Wado produz belezas no clima sereno de álbum que agrega artistas da cena de Alagoas


Capa do álbum ‘A beleza que deriva do mundo’, mas a ele escapa’, de Wado
Divulgação
Resenha de álbum
Título: A beleza que deriva do mundo, mas a ele escapa
Artista: Wado
Gravadora: Lab 344
Cotação: * * * 1/2
♪ Vozes evocam lamento na introdução de Angola, quinta das 12 músicas que compõem o repertório autoral do 12º álbum de Wado, A beleza que deriva do mundo, mas a ele escapa. Na sequência, o toque do violão de Thiago Silva – parceiro de Wado na composição – sugere atmosfera de bossa nova antes que o cantor comece a dar voz a versos que poetizam a dor do país da África.
Angola é instante de beleza neste disco em que Wado – cantor e compositor catarinense residente em Maceió (AL) desde a década de 1980 – reúne gerações distintas de artistas da cena alagoana nos registros de canções gravadas sem bateria ou percussão. Músicas cujos ritmos são ditados por instrumentos de harmonia em tom cool e em – com perdão da expressão já clichê – tempo de delicadeza.
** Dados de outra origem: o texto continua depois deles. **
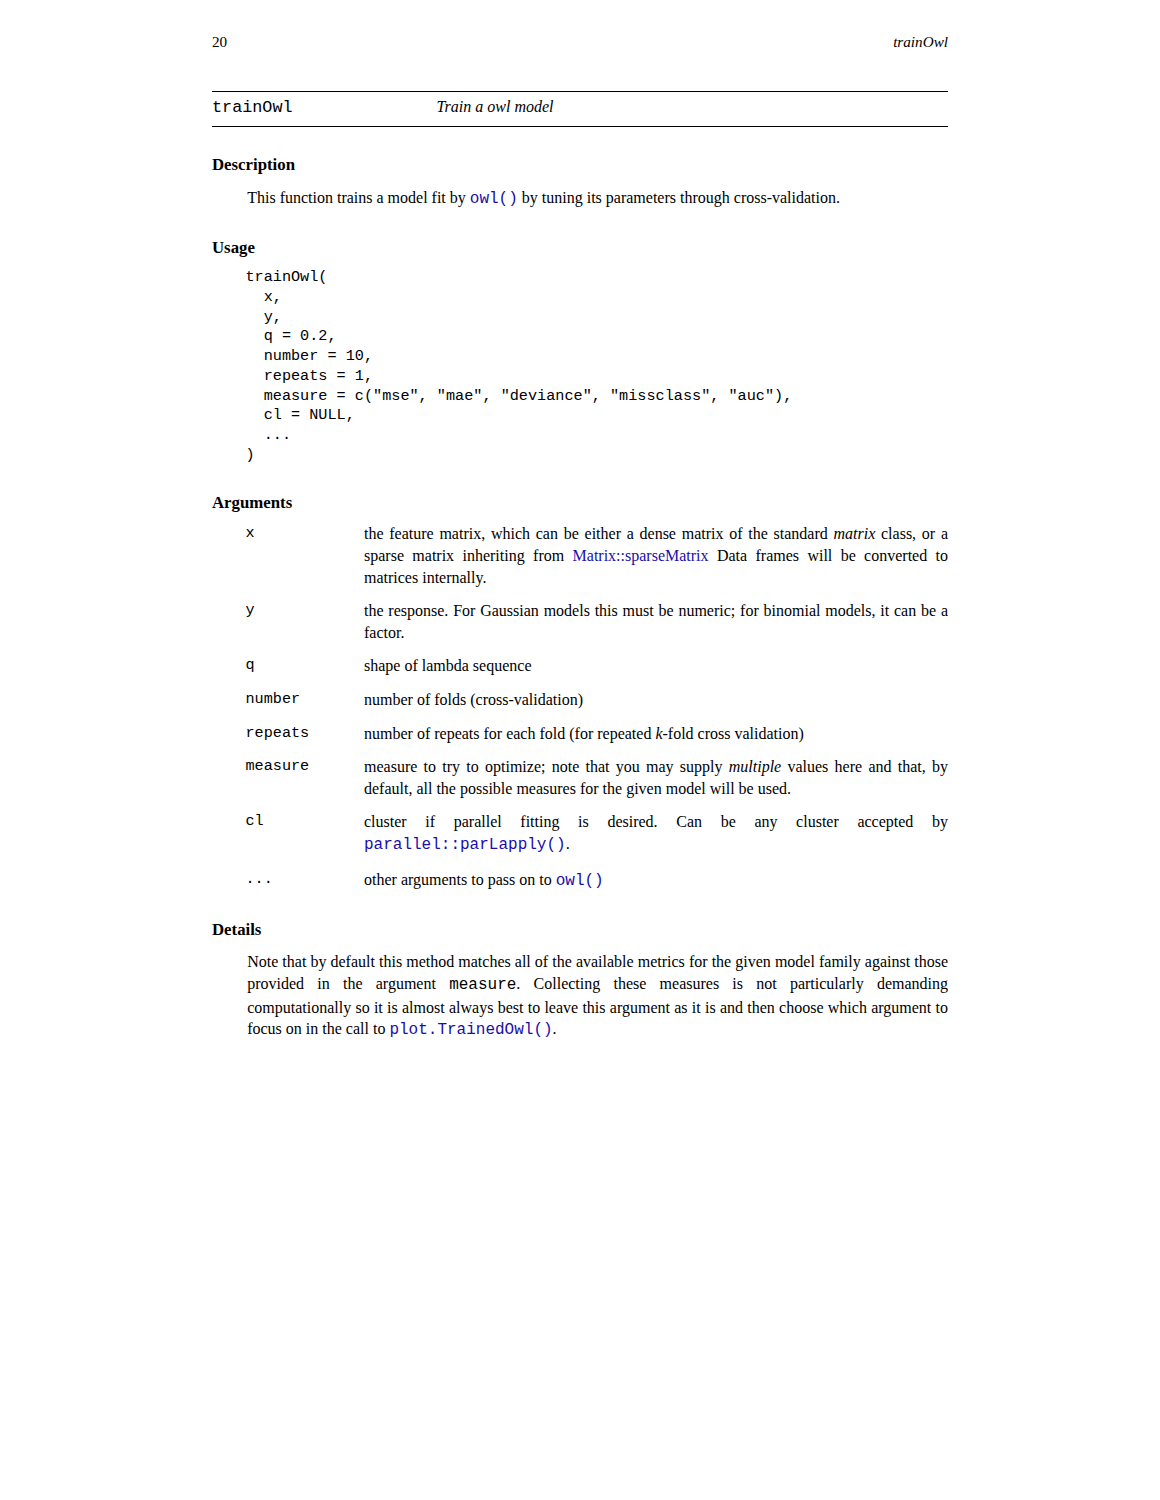20 trainOwl
trainOwl Train a owl model
Description
This function trains a model fit by owl() by tuning its parameters through cross-validation.
Usage
trainOwl(
  x,
  y,
  q = 0.2,
  number = 10,
  repeats = 1,
  measure = c("mse", "mae", "deviance", "missclass", "auc"),
  cl = NULL,
  ...
)
Arguments
x
the feature matrix, which can be either a dense matrix of the standard matrix class, or a sparse matrix inheriting from Matrix::sparseMatrix Data frames will be converted to matrices internally.
y
the response. For Gaussian models this must be numeric; for binomial models, it can be a factor.
q
shape of lambda sequence
number
number of folds (cross-validation)
repeats
number of repeats for each fold (for repeated k-fold cross validation)
measure
measure to try to optimize; note that you may supply multiple values here and that, by default, all the possible measures for the given model will be used.
cl
cluster if parallel fitting is desired. Can be any cluster accepted by parallel::parLapply().
...
other arguments to pass on to owl()
Details
Note that by default this method matches all of the available metrics for the given model family against those provided in the argument measure. Collecting these measures is not particularly demanding computationally so it is almost always best to leave this argument as it is and then choose which argument to focus on in the call to plot.TrainedOwl().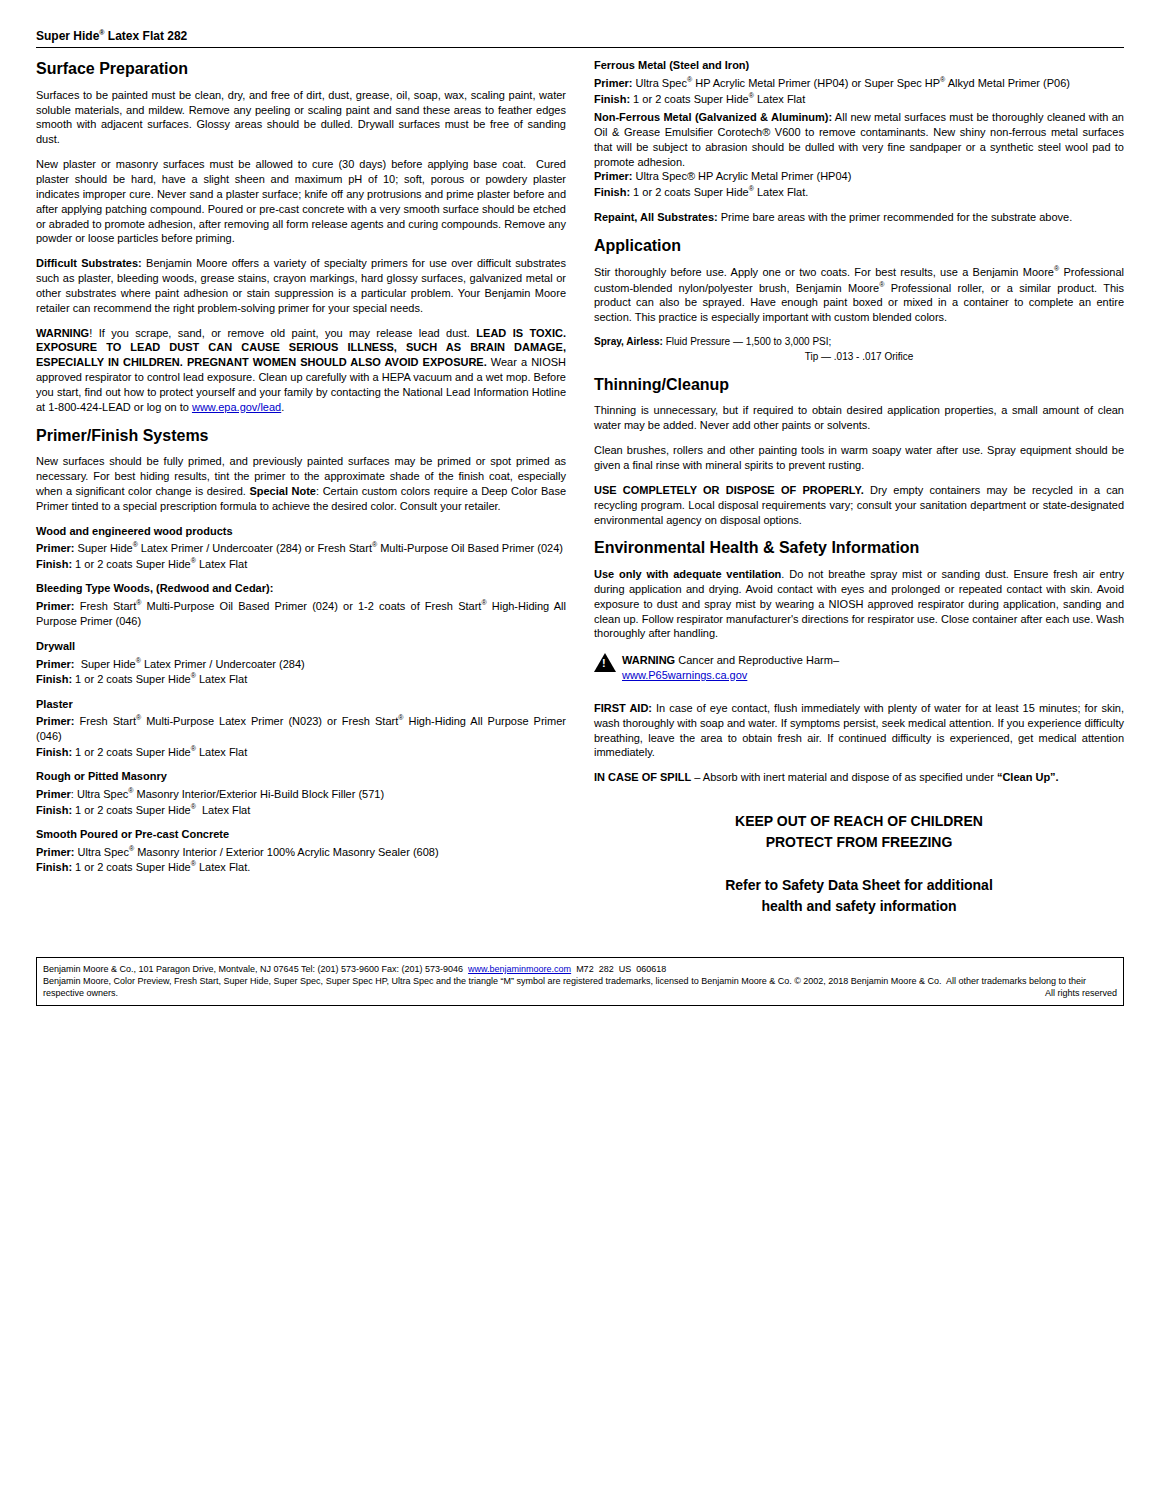Super Hide® Latex Flat 282
Surface Preparation
Surfaces to be painted must be clean, dry, and free of dirt, dust, grease, oil, soap, wax, scaling paint, water soluble materials, and mildew. Remove any peeling or scaling paint and sand these areas to feather edges smooth with adjacent surfaces. Glossy areas should be dulled. Drywall surfaces must be free of sanding dust.
New plaster or masonry surfaces must be allowed to cure (30 days) before applying base coat. Cured plaster should be hard, have a slight sheen and maximum pH of 10; soft, porous or powdery plaster indicates improper cure. Never sand a plaster surface; knife off any protrusions and prime plaster before and after applying patching compound. Poured or pre-cast concrete with a very smooth surface should be etched or abraded to promote adhesion, after removing all form release agents and curing compounds. Remove any powder or loose particles before priming.
Difficult Substrates: Benjamin Moore offers a variety of specialty primers for use over difficult substrates such as plaster, bleeding woods, grease stains, crayon markings, hard glossy surfaces, galvanized metal or other substrates where paint adhesion or stain suppression is a particular problem. Your Benjamin Moore retailer can recommend the right problem-solving primer for your special needs.
WARNING! If you scrape, sand, or remove old paint, you may release lead dust. LEAD IS TOXIC. EXPOSURE TO LEAD DUST CAN CAUSE SERIOUS ILLNESS, SUCH AS BRAIN DAMAGE, ESPECIALLY IN CHILDREN. PREGNANT WOMEN SHOULD ALSO AVOID EXPOSURE. Wear a NIOSH approved respirator to control lead exposure. Clean up carefully with a HEPA vacuum and a wet mop. Before you start, find out how to protect yourself and your family by contacting the National Lead Information Hotline at 1-800-424-LEAD or log on to www.epa.gov/lead.
Primer/Finish Systems
New surfaces should be fully primed, and previously painted surfaces may be primed or spot primed as necessary. For best hiding results, tint the primer to the approximate shade of the finish coat, especially when a significant color change is desired. Special Note: Certain custom colors require a Deep Color Base Primer tinted to a special prescription formula to achieve the desired color. Consult your retailer.
Wood and engineered wood products
Primer: Super Hide® Latex Primer / Undercoater (284) or Fresh Start® Multi-Purpose Oil Based Primer (024)
Finish: 1 or 2 coats Super Hide® Latex Flat
Bleeding Type Woods, (Redwood and Cedar):
Primer: Fresh Start® Multi-Purpose Oil Based Primer (024) or 1-2 coats of Fresh Start® High-Hiding All Purpose Primer (046)
Drywall
Primer: Super Hide® Latex Primer / Undercoater (284)
Finish: 1 or 2 coats Super Hide® Latex Flat
Plaster
Primer: Fresh Start® Multi-Purpose Latex Primer (N023) or Fresh Start® High-Hiding All Purpose Primer (046)
Finish: 1 or 2 coats Super Hide® Latex Flat
Rough or Pitted Masonry
Primer: Ultra Spec® Masonry Interior/Exterior Hi-Build Block Filler (571)
Finish: 1 or 2 coats Super Hide® Latex Flat
Smooth Poured or Pre-cast Concrete
Primer: Ultra Spec® Masonry Interior / Exterior 100% Acrylic Masonry Sealer (608)
Finish: 1 or 2 coats Super Hide® Latex Flat.
Ferrous Metal (Steel and Iron)
Primer: Ultra Spec® HP Acrylic Metal Primer (HP04) or Super Spec HP® Alkyd Metal Primer (P06)
Finish: 1 or 2 coats Super Hide® Latex Flat
Non-Ferrous Metal (Galvanized & Aluminum): All new metal surfaces must be thoroughly cleaned with an Oil & Grease Emulsifier Corotech® V600 to remove contaminants. New shiny non-ferrous metal surfaces that will be subject to abrasion should be dulled with very fine sandpaper or a synthetic steel wool pad to promote adhesion.
Primer: Ultra Spec® HP Acrylic Metal Primer (HP04)
Finish: 1 or 2 coats Super Hide® Latex Flat.
Repaint, All Substrates: Prime bare areas with the primer recommended for the substrate above.
Application
Stir thoroughly before use. Apply one or two coats. For best results, use a Benjamin Moore® Professional custom-blended nylon/polyester brush, Benjamin Moore® Professional roller, or a similar product. This product can also be sprayed. Have enough paint boxed or mixed in a container to complete an entire section. This practice is especially important with custom blended colors.
Spray, Airless: Fluid Pressure — 1,500 to 3,000 PSI;
Tip — .013 - .017 Orifice
Thinning/Cleanup
Thinning is unnecessary, but if required to obtain desired application properties, a small amount of clean water may be added. Never add other paints or solvents.
Clean brushes, rollers and other painting tools in warm soapy water after use. Spray equipment should be given a final rinse with mineral spirits to prevent rusting.
USE COMPLETELY OR DISPOSE OF PROPERLY. Dry empty containers may be recycled in a can recycling program. Local disposal requirements vary; consult your sanitation department or state-designated environmental agency on disposal options.
Environmental Health & Safety Information
Use only with adequate ventilation. Do not breathe spray mist or sanding dust. Ensure fresh air entry during application and drying. Avoid contact with eyes and prolonged or repeated contact with skin. Avoid exposure to dust and spray mist by wearing a NIOSH approved respirator during application, sanding and clean up. Follow respirator manufacturer's directions for respirator use. Close container after each use. Wash thoroughly after handling.
WARNING Cancer and Reproductive Harm–
www.P65warnings.ca.gov
FIRST AID: In case of eye contact, flush immediately with plenty of water for at least 15 minutes; for skin, wash thoroughly with soap and water. If symptoms persist, seek medical attention. If you experience difficulty breathing, leave the area to obtain fresh air. If continued difficulty is experienced, get medical attention immediately.
IN CASE OF SPILL – Absorb with inert material and dispose of as specified under “Clean Up”.
KEEP OUT OF REACH OF CHILDREN
PROTECT FROM FREEZING
Refer to Safety Data Sheet for additional
health and safety information
Benjamin Moore & Co., 101 Paragon Drive, Montvale, NJ 07645 Tel: (201) 573-9600 Fax: (201) 573-9046 www.benjaminmoore.com M72 282 US 060618
Benjamin Moore, Color Preview, Fresh Start, Super Hide, Super Spec, Super Spec HP, Ultra Spec and the triangle “M” symbol are registered trademarks, licensed to Benjamin Moore & Co. © 2002, 2018 Benjamin Moore & Co. All other trademarks belong to their respective owners.All rights reserved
Dentro desse universo sereno, o artista de discografia camaleônica acende belezas por dentro do espírito da canções como Cacos, outra parceria de Wado com Thiago Silva, gravada com a adesão vocal de Llari no disco produzido pelo próprio Wado e mixado e masterizado por Jair Donato, arranjador de cordas, violonista e pianista de algumas faixas do disco.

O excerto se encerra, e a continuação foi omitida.